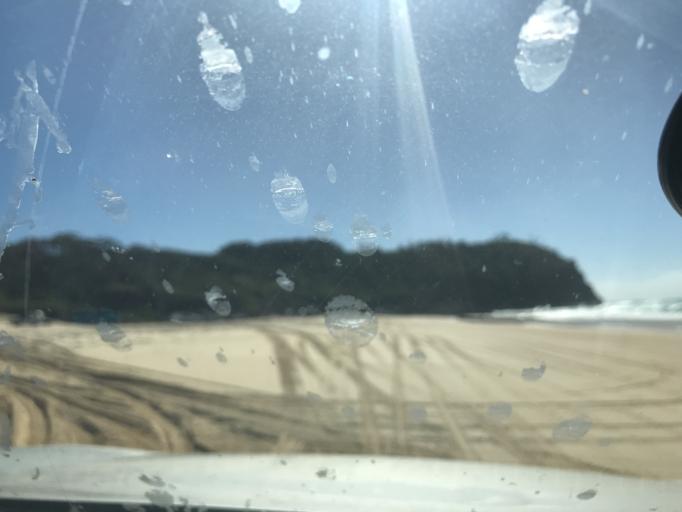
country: AU
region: Queensland
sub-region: Fraser Coast
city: Urangan
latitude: -25.0142
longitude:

========================

Can you rewrite the listing above with "sub-region" replaced by "district" and everything else left unchanged, omitting the picture from your answer?

country: AU
region: Queensland
district: Fraser Coast
city: Urangan
latitude: -25.0142
longitude:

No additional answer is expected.